=== What to do ===
Reproduce the stretch of the passage on atom and bond graphs from "Configurable edges for" through "capped at n - 1.", word for word.

=== Document passage ===
Atom and bond graphs

The dependency-free atom graph layer treats atoms as nodes and explicit or inferred bonds as edges:

g = mol.to_graph()
g.n_atoms, g.n_bonds
g.node_features()
g.node_features("ml")
g.edge_features("ml")
g.feature_matrices(return_names=True)
g.edge_types  # bond orders, 1.0 when inferred or unknown
g.formal_charges

Node attributes include element, atomic number, mass, coordinates, and, when the source file has them, atom name, residue name/id, chain and formal charge. Edge attributes include endpoint indices, interatomic distance and bond order (1.0 for inferred or unknown orders).

Feature presets keep ML columns stable:

  • Node default: atomic number and mass.
  • Node basic: atomic number, mass, formal charge.
  • Node ml: fixed element one-hot features, atomic number, mass, formal charge, aromatic flag.
  • Edge default: distance.
  • Edge basic: distance and bond order.
  • Edge ml: distance, bond order, aromatic flag.

Use optional RDKit-backed aromaticity when building the graph:

g = mol.to_graph(include_chemical_features=True)

Configurable edges for 3D GNNs

By default edges are covalent bonds (explicit or geometrically inferred). For 3D GNN architectures it is standard to build the edge set from spatial proximity instead, which to_graph supports directly:

g = mol.to_graph(knn=12)                   # k-nearest-neighbour edges
g = mol.to_graph(radius=8.0)               # all atom pairs within 8 Å
g = mol.to_graph(delaunay=True)            # Delaunay / Voronoi adjacency
g = mol.to_graph(knn=12, min_seq_sep=3)    # k-NN, minus trivial local contacts
g = mol.to_graph(min_seq_sep=3)            # filter covalent/inferred bonds too

knn=k connects each atom to its k nearest neighbours by Euclidean distance. The per-node neighbour lists are symmetrised by union, so an edge survives when either endpoint ranks the other among its k nearest. k is capped at n - 1.

radius=r connects every atom pair within r angstrom, reusing the same fast KD-tree / cell-list search as Molecule.contacts.

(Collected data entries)
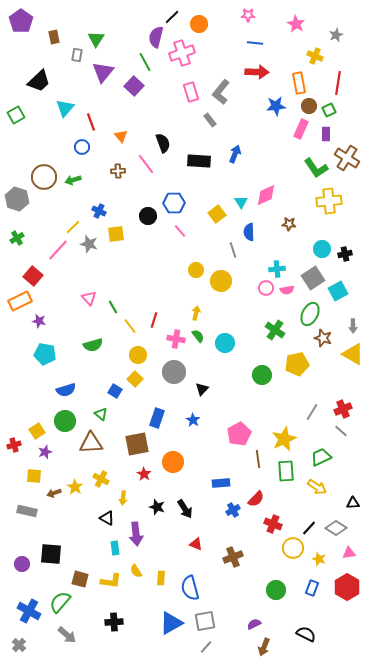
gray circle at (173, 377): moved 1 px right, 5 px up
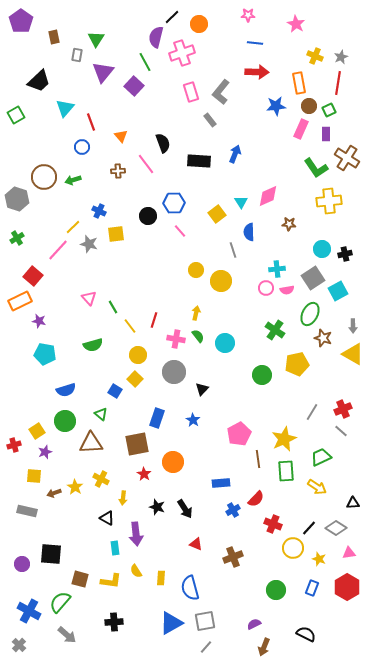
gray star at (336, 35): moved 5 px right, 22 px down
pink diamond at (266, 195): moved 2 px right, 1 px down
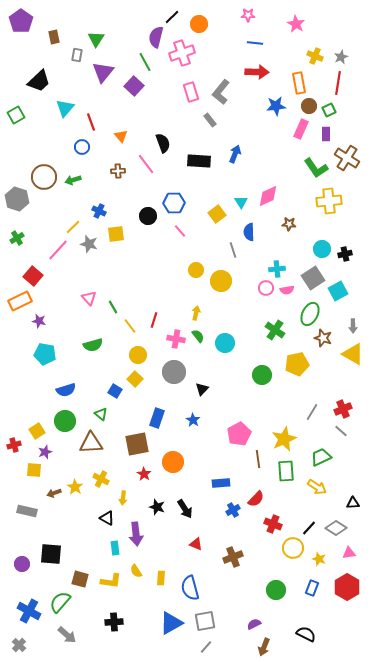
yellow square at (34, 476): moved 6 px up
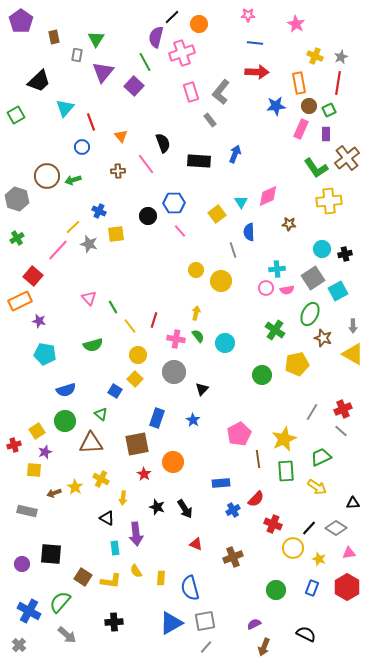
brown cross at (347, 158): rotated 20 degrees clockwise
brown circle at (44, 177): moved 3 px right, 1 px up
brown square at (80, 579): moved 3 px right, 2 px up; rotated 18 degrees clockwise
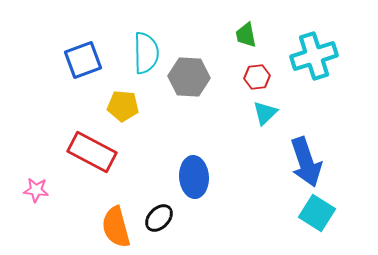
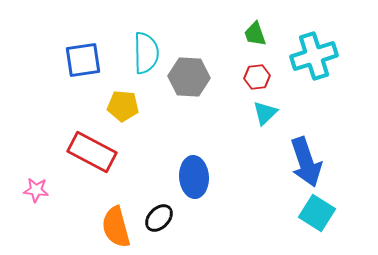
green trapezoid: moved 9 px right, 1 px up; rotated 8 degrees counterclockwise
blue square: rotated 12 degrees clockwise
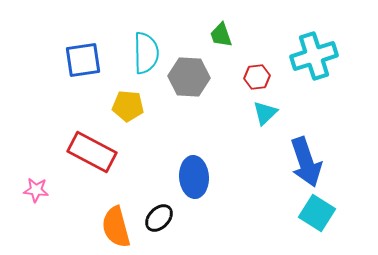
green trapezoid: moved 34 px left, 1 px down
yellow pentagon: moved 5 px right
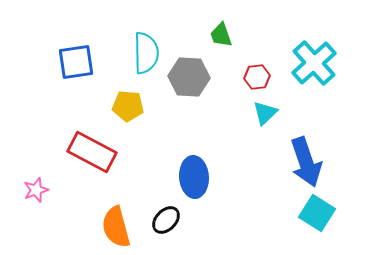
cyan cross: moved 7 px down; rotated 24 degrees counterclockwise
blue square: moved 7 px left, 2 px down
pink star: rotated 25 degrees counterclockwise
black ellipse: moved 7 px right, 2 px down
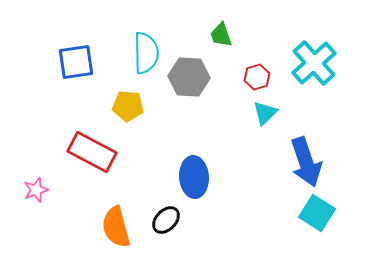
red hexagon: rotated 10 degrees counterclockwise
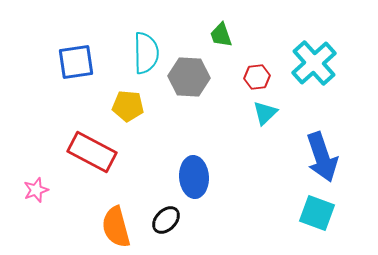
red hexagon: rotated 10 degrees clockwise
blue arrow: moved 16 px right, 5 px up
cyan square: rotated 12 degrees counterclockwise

=== Problem solution ===
Configurable edges for 3D GNNs

By default edges are covalent bonds (explicit or geometrically inferred). For 3D GNN architectures it is standard to build the edge set from spatial proximity instead, which to_graph supports directly:

g = mol.to_graph(knn=12)                   # k-nearest-neighbour edges
g = mol.to_graph(radius=8.0)               # all atom pairs within 8 Å
g = mol.to_graph(delaunay=True)            # Delaunay / Voronoi adjacency
g = mol.to_graph(knn=12, min_seq_sep=3)    # k-NN, minus trivial local contacts
g = mol.to_graph(min_seq_sep=3)            # filter covalent/inferred bonds too

knn=k connects each atom to its k nearest neighbours by Euclidean distance. The per-node neighbour lists are symmetrised by union, so an edge survives when either endpoint ranks the other among its k nearest. k is capped at n - 1.